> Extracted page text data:
○ ○ ○

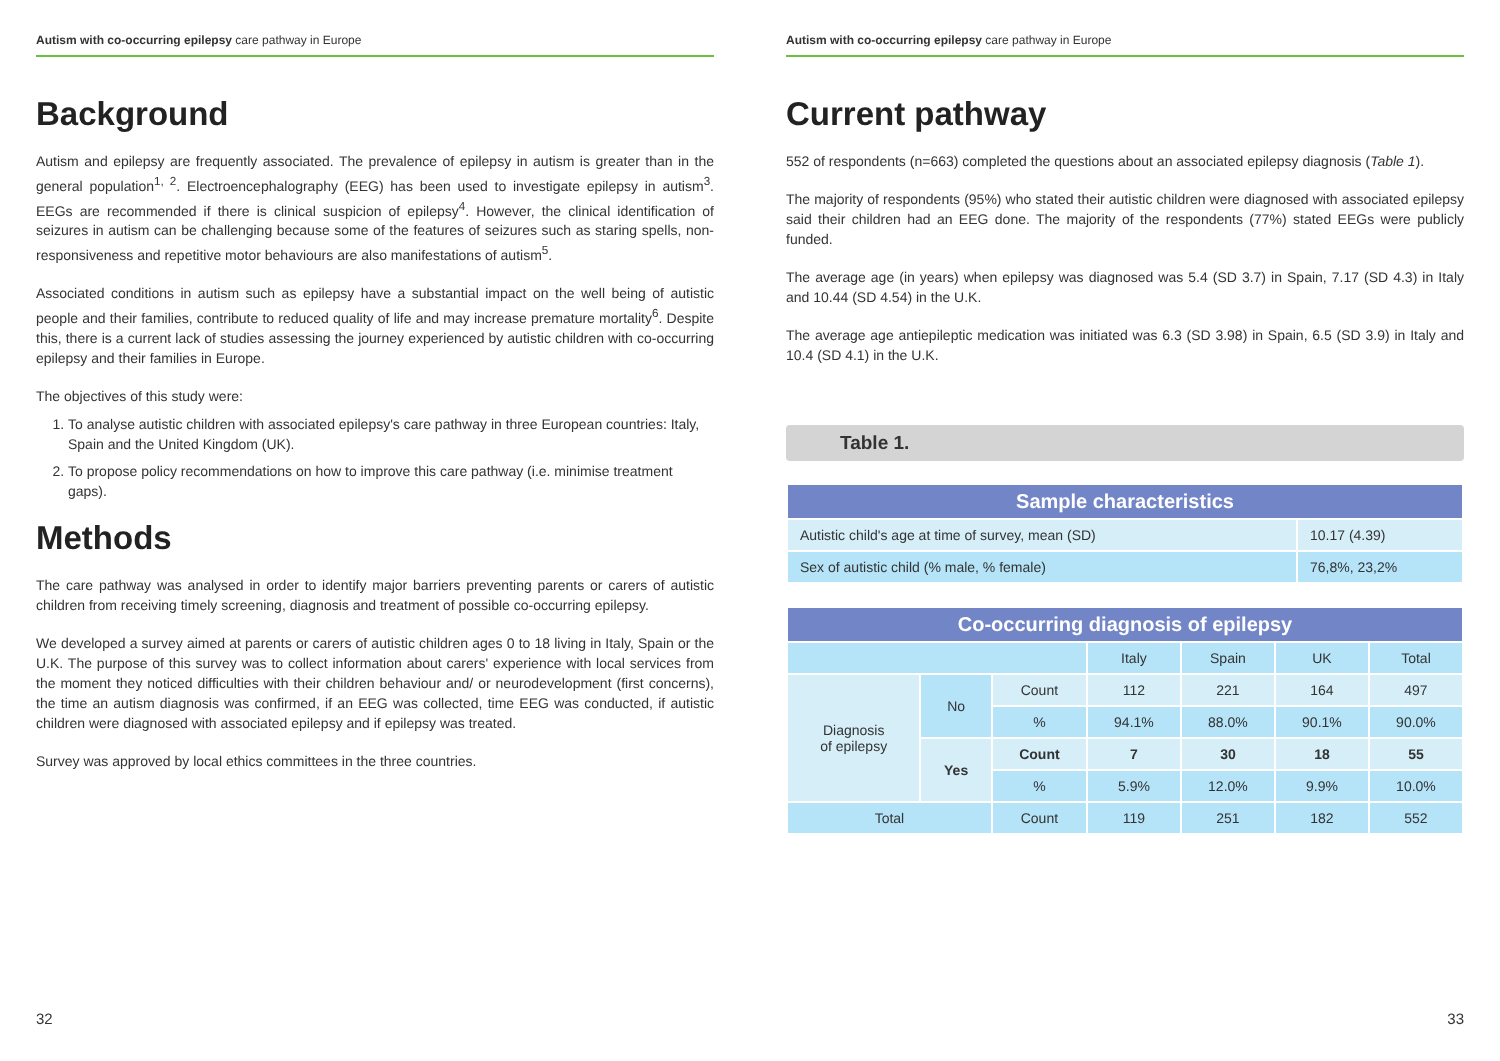Autism with co-occurring epilepsy care pathway in Europe
Background
Autism and epilepsy are frequently associated. The prevalence of epilepsy in autism is greater than in the general population<sup>1, 2</sup>. Electroencephalography (EEG) has been used to investigate epilepsy in autism<sup>3</sup>. EEGs are recommended if there is clinical suspicion of epilepsy<sup>4</sup>. However, the clinical identification of seizures in autism can be challenging because some of the features of seizures such as staring spells, non-responsiveness and repetitive motor behaviours are also manifestations of autism<sup>5</sup>.
Associated conditions in autism such as epilepsy have a substantial impact on the well being of autistic people and their families, contribute to reduced quality of life and may increase premature mortality<sup>6</sup>. Despite this, there is a current lack of studies assessing the journey experienced by autistic children with co-occurring epilepsy and their families in Europe.
The objectives of this study were:
1. To analyse autistic children with associated epilepsy's care pathway in three European countries: Italy, Spain and the United Kingdom (UK).
2. To propose policy recommendations on how to improve this care pathway (i.e. minimise treatment gaps).
Methods
The care pathway was analysed in order to identify major barriers preventing parents or carers of autistic children from receiving timely screening, diagnosis and treatment of possible co-occurring epilepsy.
We developed a survey aimed at parents or carers of autistic children ages 0 to 18 living in Italy, Spain or the U.K. The purpose of this survey was to collect information about carers' experience with local services from the moment they noticed difficulties with their children behaviour and/ or neurodevelopment (first concerns), the time an autism diagnosis was confirmed, if an EEG was collected, time EEG was conducted, if autistic children were diagnosed with associated epilepsy and if epilepsy was treated.
Survey was approved by local ethics committees in the three countries.
32
Autism with co-occurring epilepsy care pathway in Europe
Current pathway
552 of respondents (n=663) completed the questions about an associated epilepsy diagnosis (Table 1).
The majority of respondents (95%) who stated their autistic children were diagnosed with associated epilepsy said their children had an EEG done. The majority of the respondents (77%) stated EEGs were publicly funded.
The average age (in years) when epilepsy was diagnosed was 5.4 (SD 3.7) in Spain, 7.17 (SD 4.3) in Italy and 10.44 (SD 4.54) in the U.K.
The average age antiepileptic medication was initiated was 6.3 (SD 3.98) in Spain, 6.5 (SD 3.9) in Italy and 10.4 (SD 4.1) in the U.K.
Table 1.
| Sample characteristics | |
| --- | --- |
| Autistic child's age at time of survey, mean (SD) | 10.17 (4.39) |
| Sex of autistic child (% male, % female) | 76,8%, 23,2% |
| Co-occurring diagnosis of epilepsy | | | | | | |
| --- | --- | --- | --- | --- | --- | --- |
| | | | Italy | Spain | UK | Total |
| Diagnosis of epilepsy | No | Count | 112 | 221 | 164 | 497 |
| | | % | 94.1% | 88.0% | 90.1% | 90.0% |
| | Yes | Count | 7 | 30 | 18 | 55 |
| | | % | 5.9% | 12.0% | 9.9% | 10.0% |
| Total | | Count | 119 | 251 | 182 | 552 |
33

○ ○ ○

> YOUR INSTRUCTIONS: Reproduce each line of the records above, exactly and without pictures.

> SOLVED PROBLEM:
Autism with co-occurring epilepsy care pathway in Europe
Background
Autism and epilepsy are frequently associated. The prevalence of epilepsy in autism is greater than in the general population<sup>1, 2</sup>. Electroencephalography (EEG) has been used to investigate epilepsy in autism<sup>3</sup>. EEGs are recommended if there is clinical suspicion of epilepsy<sup>4</sup>. However, the clinical identification of seizures in autism can be challenging because some of the features of seizures such as staring spells, non-responsiveness and repetitive motor behaviours are also manifestations of autism<sup>5</sup>.
Associated conditions in autism such as epilepsy have a substantial impact on the well being of autistic people and their families, contribute to reduced quality of life and may increase premature mortality<sup>6</sup>. Despite this, there is a current lack of studies assessing the journey experienced by autistic children with co-occurring epilepsy and their families in Europe.
The objectives of this study were:
1. To analyse autistic children with associated epilepsy's care pathway in three European countries: Italy, Spain and the United Kingdom (UK).
2. To propose policy recommendations on how to improve this care pathway (i.e. minimise treatment gaps).
Methods
The care pathway was analysed in order to identify major barriers preventing parents or carers of autistic children from receiving timely screening, diagnosis and treatment of possible co-occurring epilepsy.
We developed a survey aimed at parents or carers of autistic children ages 0 to 18 living in Italy, Spain or the U.K. The purpose of this survey was to collect information about carers' experience with local services from the moment they noticed difficulties with their children behaviour and/ or neurodevelopment (first concerns), the time an autism diagnosis was confirmed, if an EEG was collected, time EEG was conducted, if autistic children were diagnosed with associated epilepsy and if epilepsy was treated.
Survey was approved by local ethics committees in the three countries.
32
Autism with co-occurring epilepsy care pathway in Europe
Current pathway
552 of respondents (n=663) completed the questions about an associated epilepsy diagnosis (Table 1).
The majority of respondents (95%) who stated their autistic children were diagnosed with associated epilepsy said their children had an EEG done. The majority of the respondents (77%) stated EEGs were publicly funded.
The average age (in years) when epilepsy was diagnosed was 5.4 (SD 3.7) in Spain, 7.17 (SD 4.3) in Italy and 10.44 (SD 4.54) in the U.K.
The average age antiepileptic medication was initiated was 6.3 (SD 3.98) in Spain, 6.5 (SD 3.9) in Italy and 10.4 (SD 4.1) in the U.K.
Table 1.
| Sample characteristics | |
| --- | --- |
| Autistic child's age at time of survey, mean (SD) | 10.17 (4.39) |
| Sex of autistic child (% male, % female) | 76,8%, 23,2% |
| Co-occurring diagnosis of epilepsy | | | | | | |
| --- | --- | --- | --- | --- | --- | --- |
| | | | Italy | Spain | UK | Total |
| Diagnosis of epilepsy | No | Count | 112 | 221 | 164 | 497 |
| | | % | 94.1% | 88.0% | 90.1% | 90.0% |
| | Yes | Count | 7 | 30 | 18 | 55 |
| | | % | 5.9% | 12.0% | 9.9% | 10.0% |
| Total | | Count | 119 | 251 | 182 | 552 |
33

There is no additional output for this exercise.